The one event he’d always wanted to attend, he missed. He was skiing in the Mall of the Emirates in Dubai with his wife and two children, who still live in Los Angeles, when he got a call that Saddam’s execution would be Dec. 30. He couldn’t make it back in time.

“I almost divorced my wife in Dubai when I learned it was going to happen the next day,” he said jokingly from his high-backed chair, dressed in a dapper suit and red tie. “I planned everything for Saddam to be executed on the 10th of January … . Everything went wrong.”

On Jan. 15 he watched as Barzan Ibrahim al-Tikriti, Saddam’s half-brother, and Awad Bandar, the former head of the revolutionary court, were hanged. Barzan’s head popped off. Al-Hussaini later called it an “act of God.”

Throughout his exile, al-Hussaini was a political activist against the regime that had taken his brothers. In 2005, then-Prime Minister Ibrahim al-Jaafari invited him to join the government.

Al-Hussaini said he did it for his brothers Bashir and Kadhim, who were taken in 1980 along with tens of other men for refusing to join the Baath party.
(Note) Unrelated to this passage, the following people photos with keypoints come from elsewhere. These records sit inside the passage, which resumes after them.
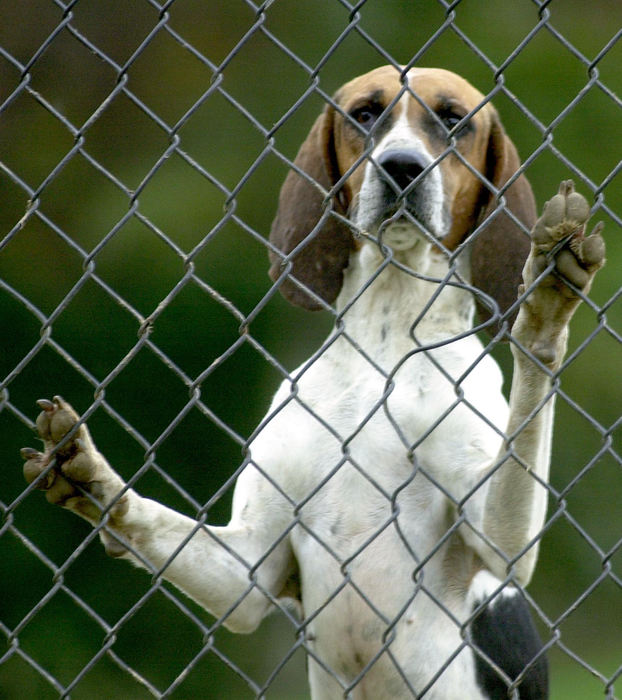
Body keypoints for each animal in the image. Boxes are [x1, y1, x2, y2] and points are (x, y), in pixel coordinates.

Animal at [23, 67, 604, 700]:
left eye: (454, 119)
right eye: (365, 113)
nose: (402, 166)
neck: (385, 341)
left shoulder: (501, 540)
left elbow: (532, 386)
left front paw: (544, 306)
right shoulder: (247, 570)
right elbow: (148, 518)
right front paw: (91, 476)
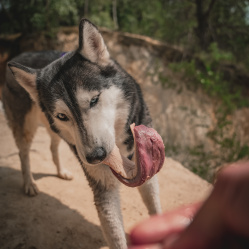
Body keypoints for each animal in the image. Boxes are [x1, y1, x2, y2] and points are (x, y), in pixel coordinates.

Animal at [2, 19, 161, 249]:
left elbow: (156, 211)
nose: (95, 157)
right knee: (24, 153)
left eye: (94, 100)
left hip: (55, 131)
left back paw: (61, 172)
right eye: (62, 115)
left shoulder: (149, 177)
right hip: (27, 128)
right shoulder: (104, 190)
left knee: (52, 147)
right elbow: (117, 238)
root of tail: (18, 55)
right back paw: (29, 183)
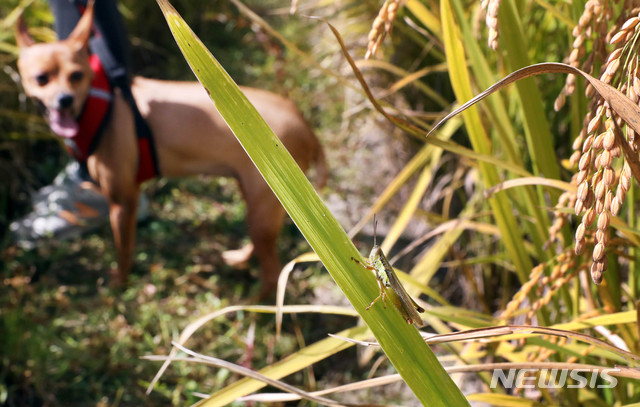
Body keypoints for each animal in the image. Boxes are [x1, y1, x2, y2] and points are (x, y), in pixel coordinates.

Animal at [16, 2, 324, 296]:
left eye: (77, 75)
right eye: (41, 78)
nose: (64, 100)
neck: (104, 104)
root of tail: (304, 124)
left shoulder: (123, 202)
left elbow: (123, 251)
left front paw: (118, 283)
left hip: (265, 206)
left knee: (272, 273)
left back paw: (253, 303)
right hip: (262, 201)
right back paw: (240, 260)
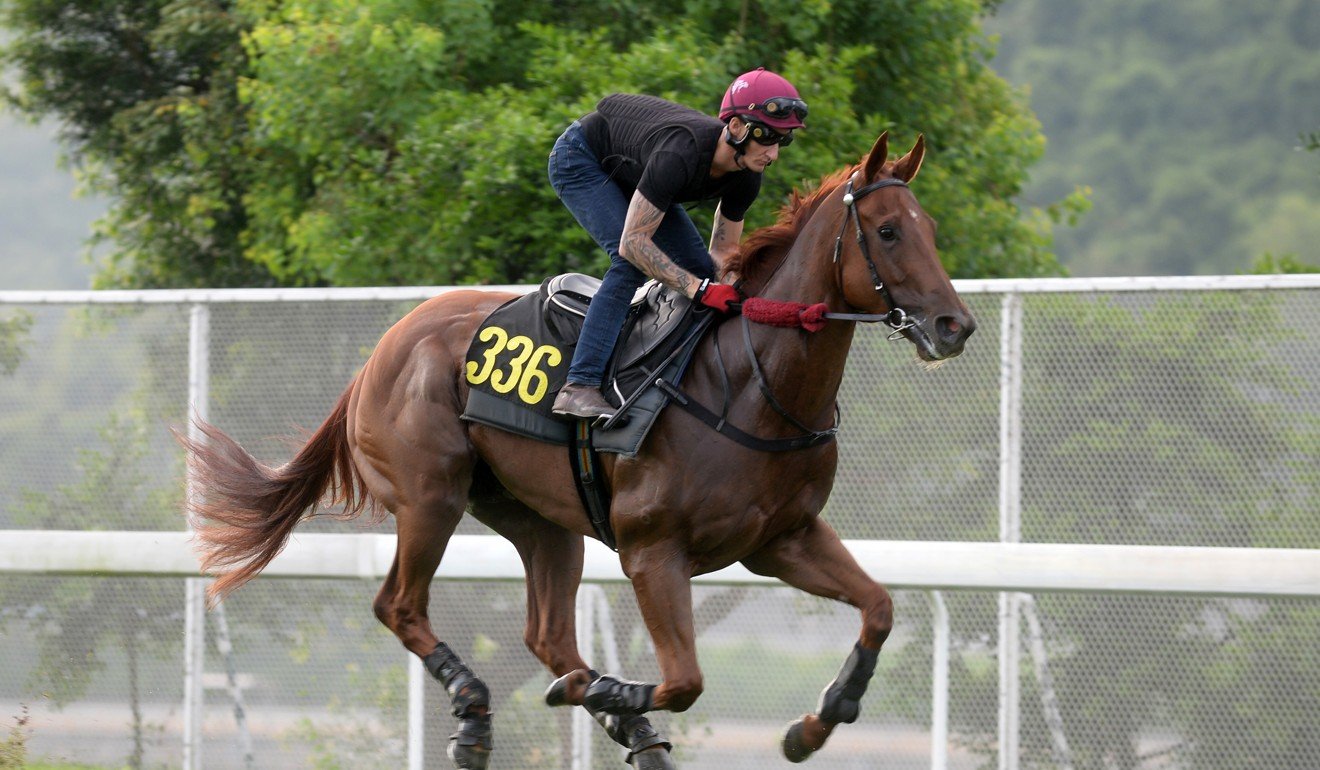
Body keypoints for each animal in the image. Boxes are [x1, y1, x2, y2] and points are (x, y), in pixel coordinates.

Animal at [180, 130, 976, 766]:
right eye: (888, 231)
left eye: (931, 227)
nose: (954, 326)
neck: (751, 383)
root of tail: (384, 349)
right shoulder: (654, 550)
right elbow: (686, 680)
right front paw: (620, 694)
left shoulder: (783, 538)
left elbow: (879, 607)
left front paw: (815, 723)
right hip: (430, 496)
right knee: (399, 604)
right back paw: (479, 711)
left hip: (540, 520)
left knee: (547, 636)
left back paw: (611, 714)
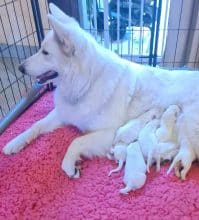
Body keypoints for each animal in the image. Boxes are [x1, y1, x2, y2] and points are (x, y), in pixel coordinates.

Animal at [2, 3, 199, 179]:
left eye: (45, 53)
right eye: (41, 49)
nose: (20, 68)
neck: (86, 83)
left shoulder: (110, 133)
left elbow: (76, 141)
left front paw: (70, 165)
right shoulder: (64, 113)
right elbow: (36, 125)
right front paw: (15, 142)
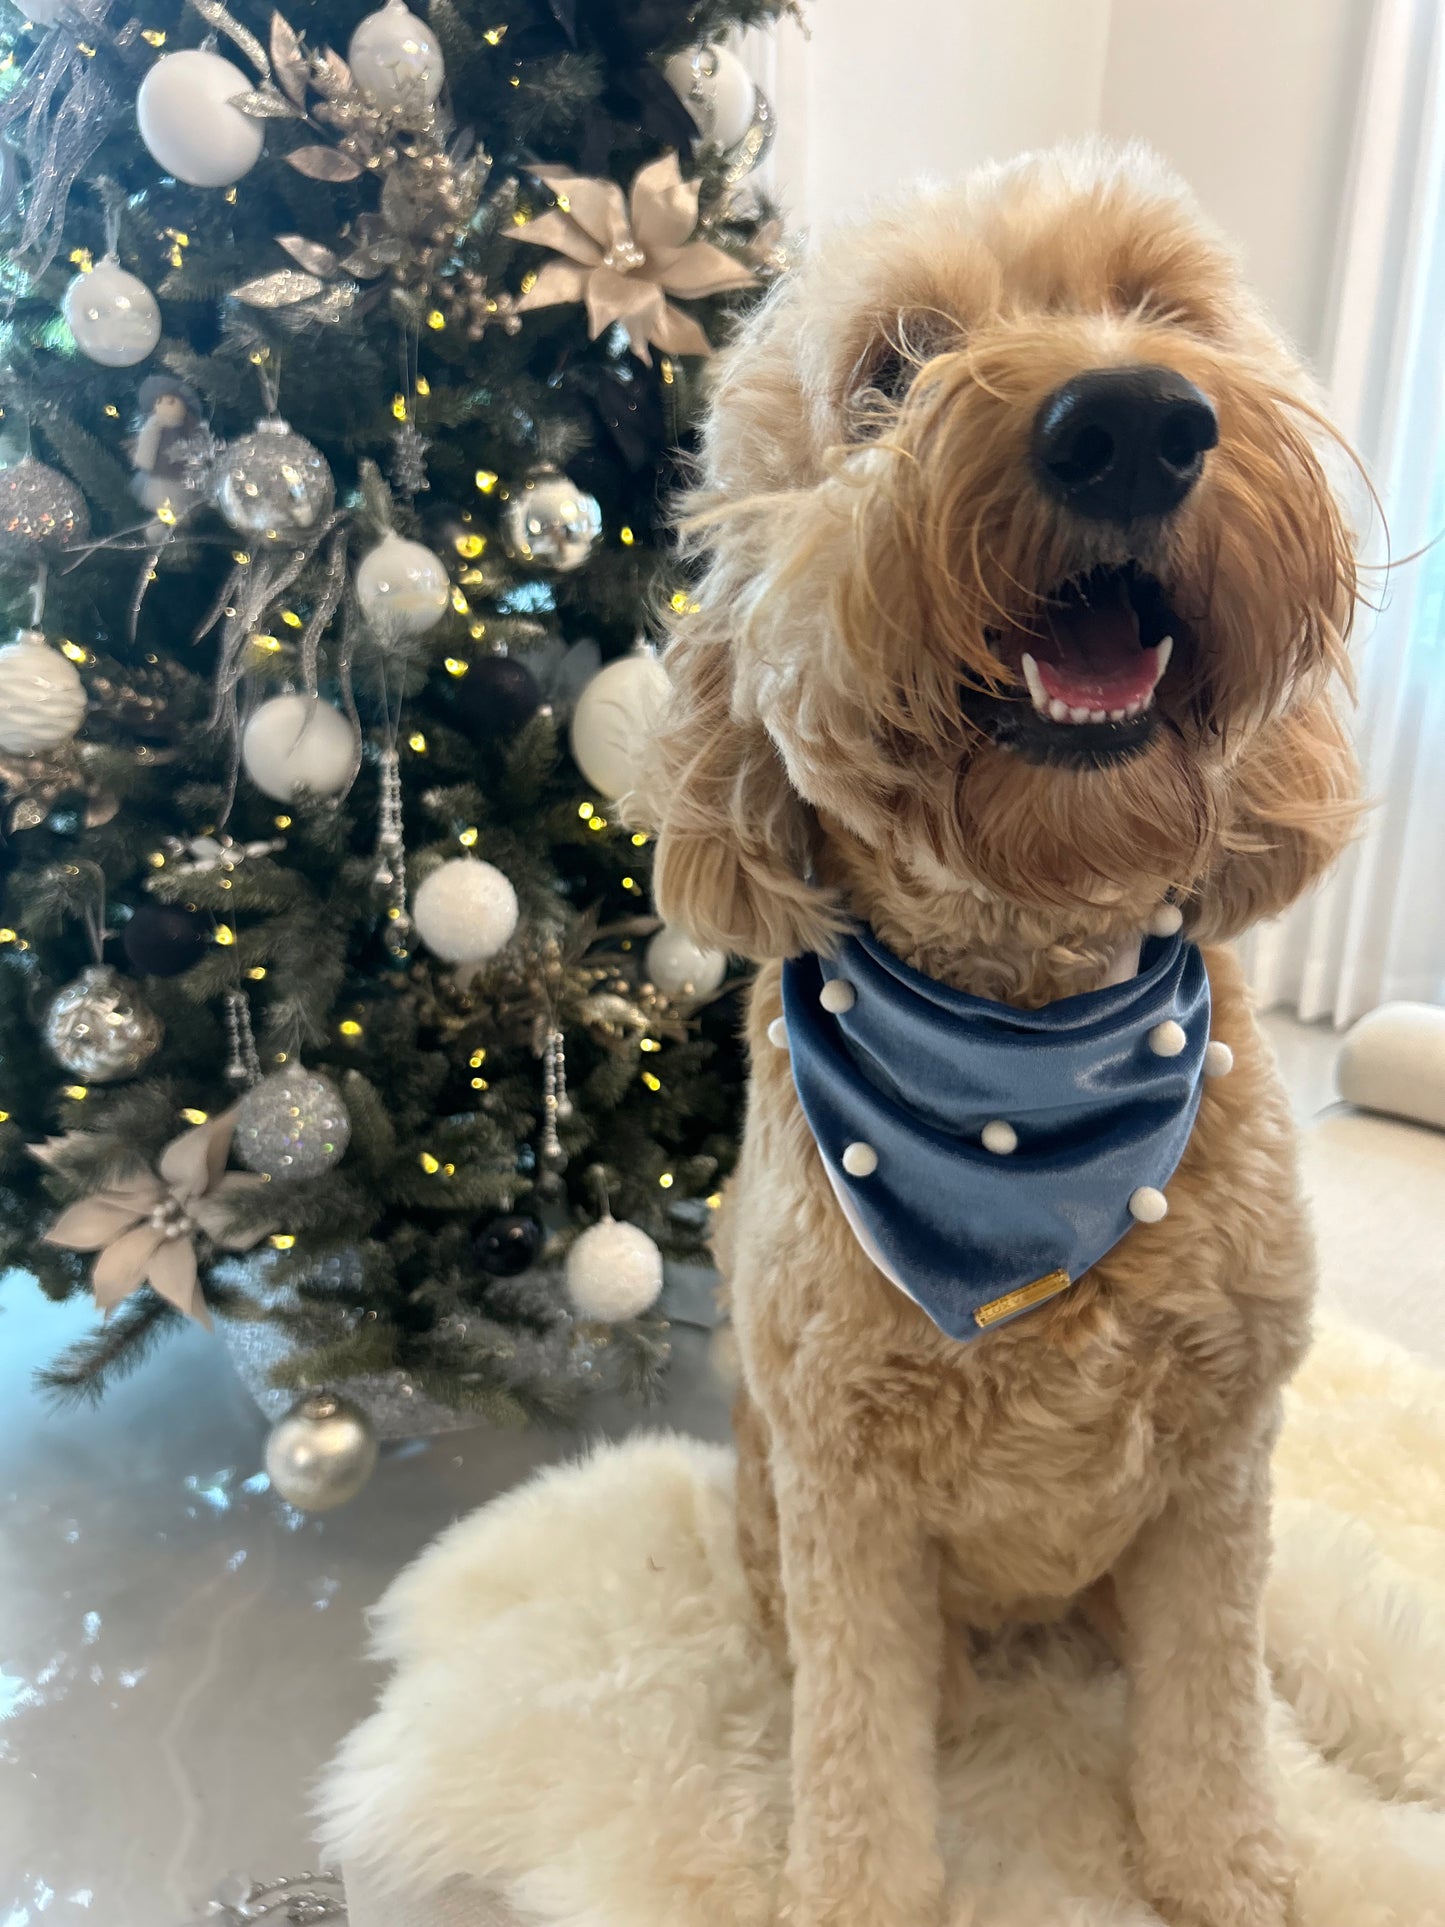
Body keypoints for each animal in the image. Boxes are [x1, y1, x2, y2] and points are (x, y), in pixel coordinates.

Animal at [647, 146, 1371, 1927]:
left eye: (1165, 308)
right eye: (893, 366)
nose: (1131, 419)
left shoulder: (1219, 1468)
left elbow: (1211, 1722)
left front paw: (1233, 1872)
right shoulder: (844, 1502)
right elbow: (856, 1770)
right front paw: (853, 1886)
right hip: (775, 1505)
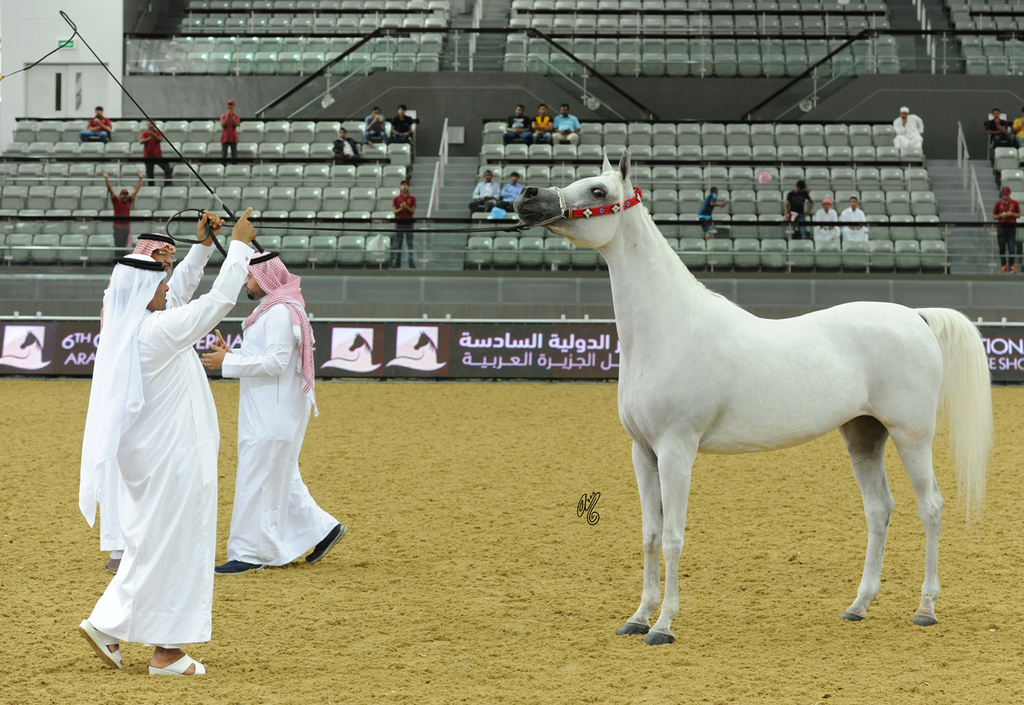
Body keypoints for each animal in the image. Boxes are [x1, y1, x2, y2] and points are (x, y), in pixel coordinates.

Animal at [513, 150, 993, 646]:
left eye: (598, 191)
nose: (528, 195)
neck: (670, 327)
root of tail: (916, 316)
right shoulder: (642, 452)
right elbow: (649, 535)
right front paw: (638, 617)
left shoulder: (676, 449)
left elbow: (673, 536)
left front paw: (663, 625)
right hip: (863, 435)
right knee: (879, 509)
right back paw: (858, 606)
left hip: (911, 435)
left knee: (930, 508)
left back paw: (925, 608)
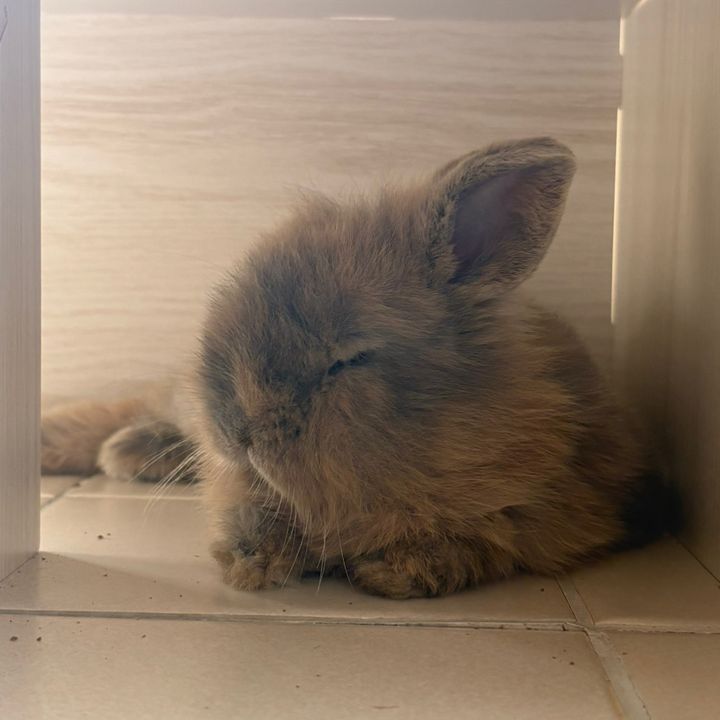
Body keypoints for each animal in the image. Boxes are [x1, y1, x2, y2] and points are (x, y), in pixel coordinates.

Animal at [42, 137, 678, 598]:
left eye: (350, 358)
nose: (237, 431)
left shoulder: (542, 513)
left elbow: (479, 545)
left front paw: (392, 574)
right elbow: (249, 507)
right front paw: (251, 560)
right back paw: (81, 444)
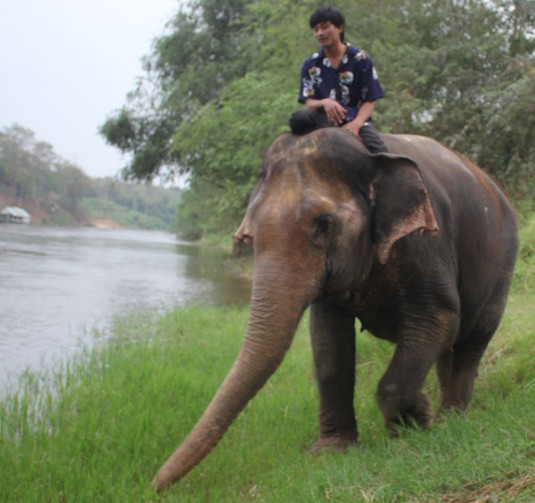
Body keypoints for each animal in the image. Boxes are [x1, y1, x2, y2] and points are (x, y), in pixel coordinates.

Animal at [152, 128, 520, 490]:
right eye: (252, 228)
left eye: (324, 223)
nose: (154, 484)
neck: (366, 153)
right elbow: (328, 339)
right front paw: (332, 451)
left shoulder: (425, 243)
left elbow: (438, 319)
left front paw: (416, 421)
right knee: (450, 347)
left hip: (502, 266)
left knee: (473, 338)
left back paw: (450, 419)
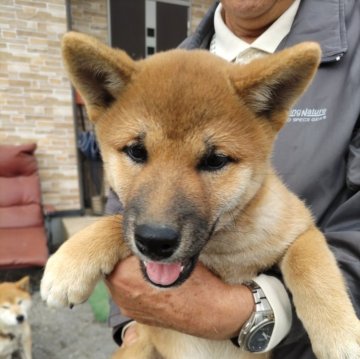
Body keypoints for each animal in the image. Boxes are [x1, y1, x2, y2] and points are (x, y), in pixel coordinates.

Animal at [40, 32, 358, 358]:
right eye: (136, 151)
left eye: (215, 160)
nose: (155, 241)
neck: (220, 252)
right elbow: (115, 223)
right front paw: (70, 263)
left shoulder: (301, 227)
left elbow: (309, 263)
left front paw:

Al-Hussaini and another brother fled two years later, and his father died in 1984 – of grief, al-Husseini said, calling out his missing sons’ names just before he died.

Eventually, their names were found on an intelligence list of men who’d been killed. Al-Hussaini thinks they were buried with thousands of others in one of Saddam’s mass graves.

“We never found their graves,” he said. “This is the time I come back to get revenge for my brothers … this is the time I come back and rebuild.”

Overseeing the executions is a privilege, al-Hussaini said. He’s angry at the criticism of Saddam’s hanging. “They even stole that joy from us,” he said.

In his office, hours after Ramadan’s death, he scrolled through computer pictures of his Hollywood days. In one, he poses in a black robe, turban and beard with Clooney. In another, his two young children are playing outside his large Los Angeles home.

Then came a picture of the gallows. With pride, he pointed out how they were built to international standards.

He has two business cards, one that identifies him as a member of the Screen Actors Guild, another as al-Maliki’s adviser.

His desk is cluttered with cell phones. He said that they often rang and the person on the other line threatened his life.

“I never fantasized that I would be in charge of the executions,” al-Hussaini said. “I believe the blood of my brothers did not go in vain for this road of democracy. I don’t feel bad, I feel good at the end of the day.”